All six original members of The Miracles are pictured on the cover, clockwise from left: Claudette Robinson, her cousin Bobby Rogers, Ronnie White, Smokey Robinson, Marv Tarplin, and Pete Moore .

==Personnel: The Miracles==
- William "Smokey" Robinson — tenor/falsetto vocals; lead vocals
- Claudette Rogers Robinson — soprano vocals; co-lead vocals on "Way Over There"
- Robert Rogers — second tenor vocals; co-lead vocals on "You've Really Got A Hold On Me"
- Ronald White — baritone vocals
- Warren "Pete" Moore — bass vocals, vocal arrangements
- Marv Tarplin — electric guitar
- The Funk Brothers — instruments
- Members of the Detroit Symphony Orchestra conducted by Gordon Staples — strings

==Track listing==
Singles chart peak positions from Billboard charts; no R&B chart existed from November 30, 1963, through January 23, 1965.

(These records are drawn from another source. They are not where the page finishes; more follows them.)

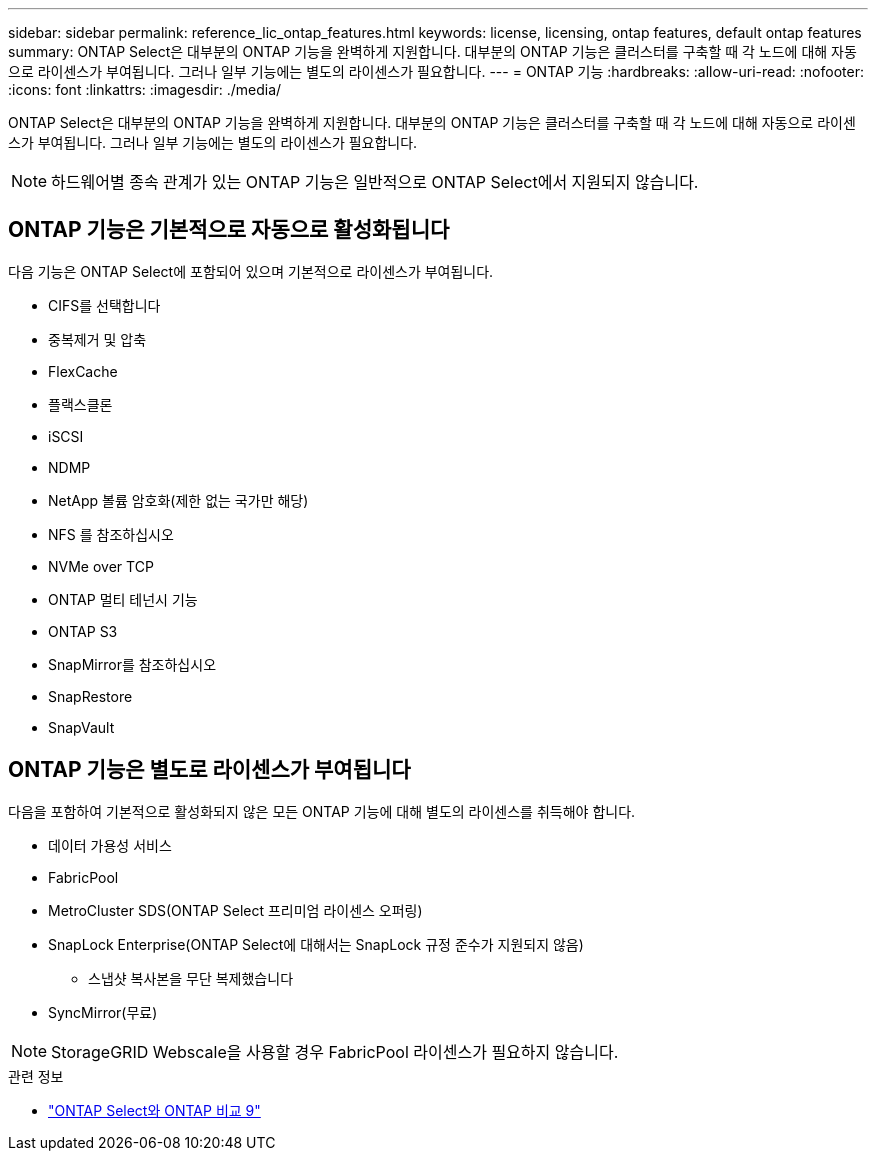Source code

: ---
sidebar: sidebar 
permalink: reference_lic_ontap_features.html 
keywords: license, licensing, ontap features, default ontap features 
summary: ONTAP Select은 대부분의 ONTAP 기능을 완벽하게 지원합니다. 대부분의 ONTAP 기능은 클러스터를 구축할 때 각 노드에 대해 자동으로 라이센스가 부여됩니다. 그러나 일부 기능에는 별도의 라이센스가 필요합니다. 
---
= ONTAP 기능
:hardbreaks:
:allow-uri-read: 
:nofooter: 
:icons: font
:linkattrs: 
:imagesdir: ./media/


[role="lead"]
ONTAP Select은 대부분의 ONTAP 기능을 완벽하게 지원합니다. 대부분의 ONTAP 기능은 클러스터를 구축할 때 각 노드에 대해 자동으로 라이센스가 부여됩니다. 그러나 일부 기능에는 별도의 라이센스가 필요합니다.


NOTE: 하드웨어별 종속 관계가 있는 ONTAP 기능은 일반적으로 ONTAP Select에서 지원되지 않습니다.



== ONTAP 기능은 기본적으로 자동으로 활성화됩니다

다음 기능은 ONTAP Select에 포함되어 있으며 기본적으로 라이센스가 부여됩니다.

* CIFS를 선택합니다
* 중복제거 및 압축
* FlexCache
* 플랙스클론
* iSCSI
* NDMP
* NetApp 볼륨 암호화(제한 없는 국가만 해당)
* NFS 를 참조하십시오
* NVMe over TCP
* ONTAP 멀티 테넌시 기능
* ONTAP S3
* SnapMirror를 참조하십시오
* SnapRestore
* SnapVault




== ONTAP 기능은 별도로 라이센스가 부여됩니다

다음을 포함하여 기본적으로 활성화되지 않은 모든 ONTAP 기능에 대해 별도의 라이센스를 취득해야 합니다.

* 데이터 가용성 서비스
* FabricPool
* MetroCluster SDS(ONTAP Select 프리미엄 라이센스 오퍼링)
* SnapLock Enterprise(ONTAP Select에 대해서는 SnapLock 규정 준수가 지원되지 않음)
+
** 스냅샷 복사본을 무단 복제했습니다


* SyncMirror(무료)



NOTE: StorageGRID Webscale을 사용할 경우 FabricPool 라이센스가 필요하지 않습니다.

.관련 정보
* link:concept_ots_overview.html#comparing-ontap-select-and-ontap-9["ONTAP Select와 ONTAP 비교 9"]

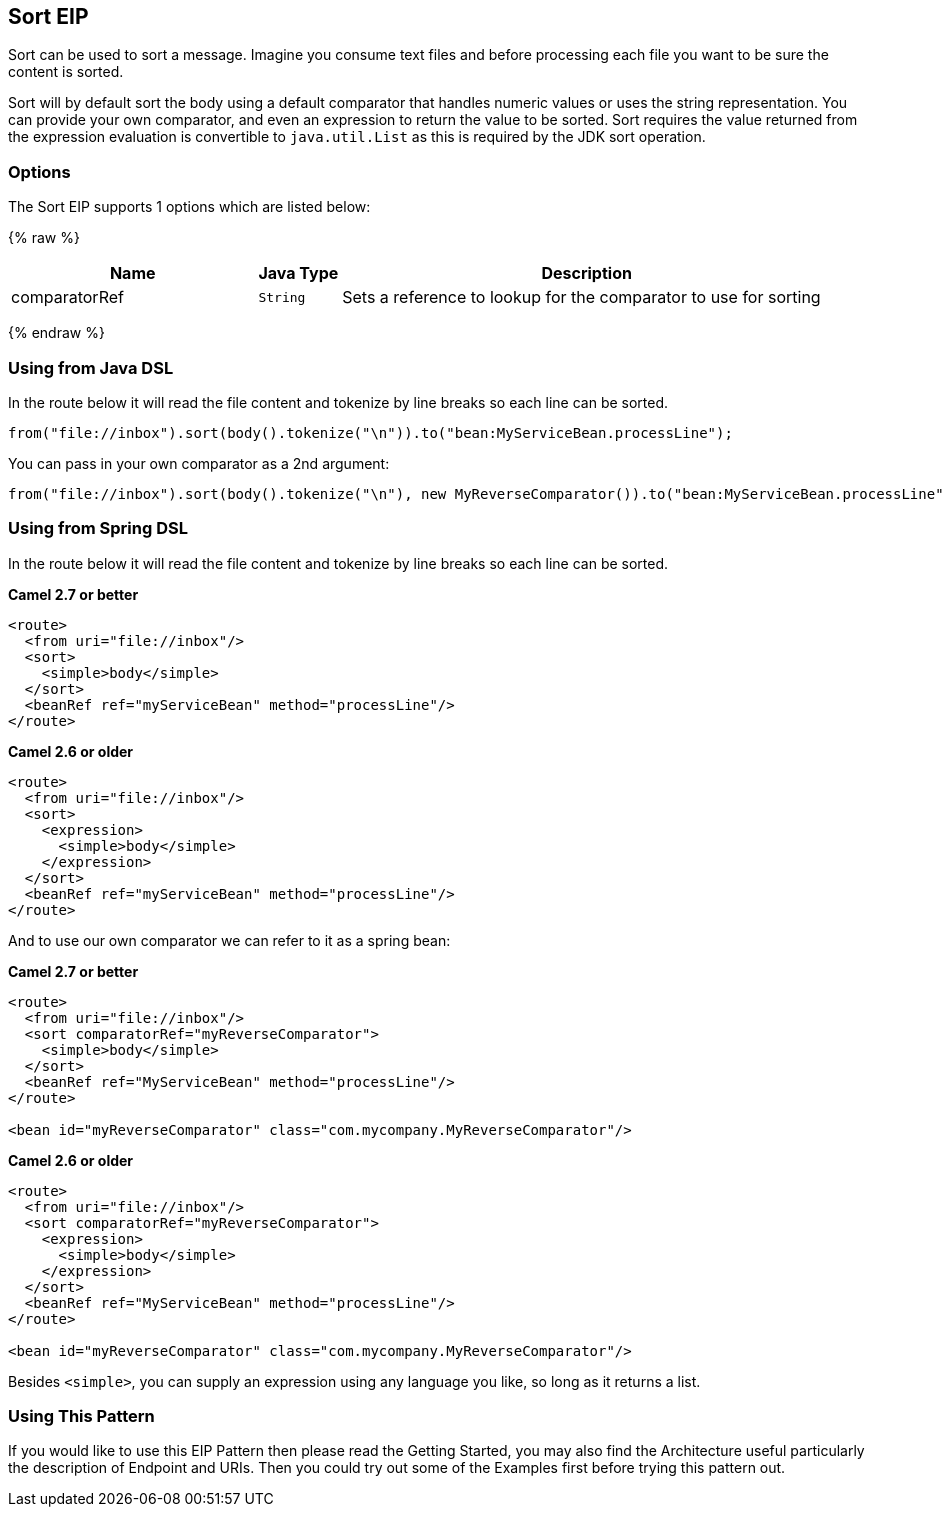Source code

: ## Sort EIP
Sort can be used to sort a message. Imagine you consume text files and before processing each file you want to be sure the content is sorted.

Sort will by default sort the body using a default comparator that handles numeric values or uses the string representation. You can provide your own comparator, and even an expression to return the value to be sorted. Sort requires the value returned from the expression evaluation is convertible to `java.util.List` as this is required by the JDK sort operation.

### Options

// eip options: START
The Sort EIP supports 1 options which are listed below:

{% raw %}
[width="100%",cols="3,1m,6",options="header"]
|=======================================================================
| Name | Java Type | Description
| comparatorRef | String | Sets a reference to lookup for the comparator to use for sorting
|=======================================================================
{% endraw %}
// eip options: END


### Using from Java DSL
In the route below it will read the file content and tokenize by line breaks so each line can be sorted.
[source,java]
---------------------
from("file://inbox").sort(body().tokenize("\n")).to("bean:MyServiceBean.processLine");
---------------------

You can pass in your own comparator as a 2nd argument:
[source,java]
---------------------
from("file://inbox").sort(body().tokenize("\n"), new MyReverseComparator()).to("bean:MyServiceBean.processLine");
---------------------

### Using from Spring DSL
In the route below it will read the file content and tokenize by line breaks so each line can be sorted.

*Camel 2.7 or better*
[source,xml]
---------------------
<route>
  <from uri="file://inbox"/>
  <sort>
    <simple>body</simple>
  </sort>
  <beanRef ref="myServiceBean" method="processLine"/>
</route>
---------------------

*Camel 2.6 or older*
[source,xml]
---------------------
<route>
  <from uri="file://inbox"/>
  <sort>
    <expression>
      <simple>body</simple>
    </expression>
  </sort>
  <beanRef ref="myServiceBean" method="processLine"/>
</route>
---------------------

And to use our own comparator we can refer to it as a spring bean:

*Camel 2.7 or better*
[source,xml]
---------------------
<route>
  <from uri="file://inbox"/>
  <sort comparatorRef="myReverseComparator">
    <simple>body</simple>
  </sort>
  <beanRef ref="MyServiceBean" method="processLine"/>
</route>

<bean id="myReverseComparator" class="com.mycompany.MyReverseComparator"/>
---------------------

*Camel 2.6 or older*
[source,xml]
---------------------
<route>
  <from uri="file://inbox"/>
  <sort comparatorRef="myReverseComparator">
    <expression>
      <simple>body</simple>
    </expression>
  </sort>
  <beanRef ref="MyServiceBean" method="processLine"/>
</route>

<bean id="myReverseComparator" class="com.mycompany.MyReverseComparator"/>
---------------------

Besides `<simple>`, you can supply an expression using any language you like, so long as it returns a list.

### Using This Pattern
If you would like to use this EIP Pattern then please read the Getting Started, you may also find the Architecture useful particularly the description of Endpoint and URIs. Then you could try out some of the Examples first before trying this pattern out.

| Track | Catalogue | Release date | Pop Chart | R&B Chart | Song title | Writer(s) | Time |
|---|---|---|---|---|---|---|---|
| 1. | Tamla 54127 | 12/6/65 | #11 | #2 | Going to A Go-Go | Smokey Robinson, Warren Moore, Marvin Tarplin, Robert Rogers | 2:49 |
| 2. | Tamla 54159 | 10/12/67 | #4 | #1 | I Second That Emotion | Smokey Robinson and Al Cleveland | 2:40 |
| 3. | Tamla 54034 | 10/15/60 | #2 | #1 | Shop Around | Smokey Robinson and Berry Gordy | 2:48 |
| 4. | Tamla 54028 | 4/4/60 | #94 |  | Way Over There | Smokey Robinson and Berry Gordy | 2:55 |
| 5. | Chess 1734 | 9/59 | #93 |  | Bad Girl | Smokey Robinson and Berry Gordy | 2:42 |
| 6. | Tamla 54034b | 10/15/60 |  |  | Who's Lovin' You | Smokey Robinson | 3:02 |
| 7. | Tamla 54059 | 4/9/62 | #39 | #11 | I'll Try Something New | Smokey Robinson | 2:36 |
| 8. | Tamla 54073 | 11/9/62 | #8 | #1 | You've Really Got A Hold on Me | Smokey Robinson | 2:56 |
| 9. | Tamla 54083 | 7/26/63 | #8 | #3 | Mickey's Monkey | Brian Holland, Lamont Dozier, Edward Holland Jr. | 2:46 |
| 10. | Tamla 54098 | 6/3/64 | #27 |  | I Like It Like That | Smokey Robinson and Marvin Tarplin | 2:34 |
| 11. | Tamla 54113 | 3/5/65 | #16 | #4 | Ooo Baby Baby | Smokey Robinson and Warren Moore | 2:42 |
| 12. | Tamla 54127b | 12/6/65 |  | #35 | Choosey Beggar | Smokey Robinson and Warren Moore | 2:32 |
| 13. | Tamla 54123 | 9/22/65 | #14 | #3 | My Girl Has Gone | Smokey Robinson, Warren Moore, Marvin Tarplin, Ronald White | 2:52 |
| 14. | Tamla 54199 | 9/24/70 | #1 | #1 | The Tears of A Clown | Smokey Robinson, Stevie Wonder, Henry Cosby | 3:03 |
| 15. | Tamla 54178 | 12/12/68 | #8 | #3 | Baby, Baby Don't Cry | Smokey Robinson, Al Cleveland, Terry Johnson | 3:58 |
| 16. | Tamla 54118 | 6/23/65 | #16 | #2 | The Tracks of My Tears | Smokey Robinson, Warren Moore, Marvin Tarplin | 3:00 |
| 17. | Tamla 54145 | 1/27/67 | #20 | #10 | The Love I Saw in You Was Just A Mirage | Smokey Robinson and Marvin Tarplin | 2:57 |
| 18. | Tamla 54140 | 10/19/66 | #17 | #4 | (Come 'Round Here) I'm the One You Need | Brian Holland, Lamont Dozier, Edward Holland Jr. | 2:29 |
| 19. | Tamla 54152 | 5/26/67 | #23 | #5 | More Love | Smokey Robinson | 2:48 |
| 20. | Tamla 54172 | 7/30/68 | #26 | #4 | Special Occasion | Smokey Robinson and Al Cleveland | 2:18 |
| 21. | Tamla 54162 | 2/8/68 | #11 | #3 | If You Can Want | Smokey Robinson | 2:25 |
| 22. | Tamla 54167 | 5/13/68 | #31 | #9 | Yester Love | Smokey Robinson and Al Cleveland | 2:17 |
| 23. | Tamla 54220 | 5/4/72 | #46 | #9 | We've Come Too Far to End It Now | Smokey Robinson and Al Cleveland | 3:49 |
| 24. | Tamla 54053 | 10/14/61 | #35 | #16 | What's So Good About Goodbye | Smokey Robinson | 2:21 |
| 25. | Tamla 54028b | 4/4/60 |  |  | (You Can) Depend on Me | Smokey Robinson and Berry Gordy | 2:40 |

== Certifications ==

| Region | Certification | Certified units/sales |
| United Kingdom (BPI) | Silver | 60,000^{‡} |
^{‡} Sales+streaming figures based on certification alone.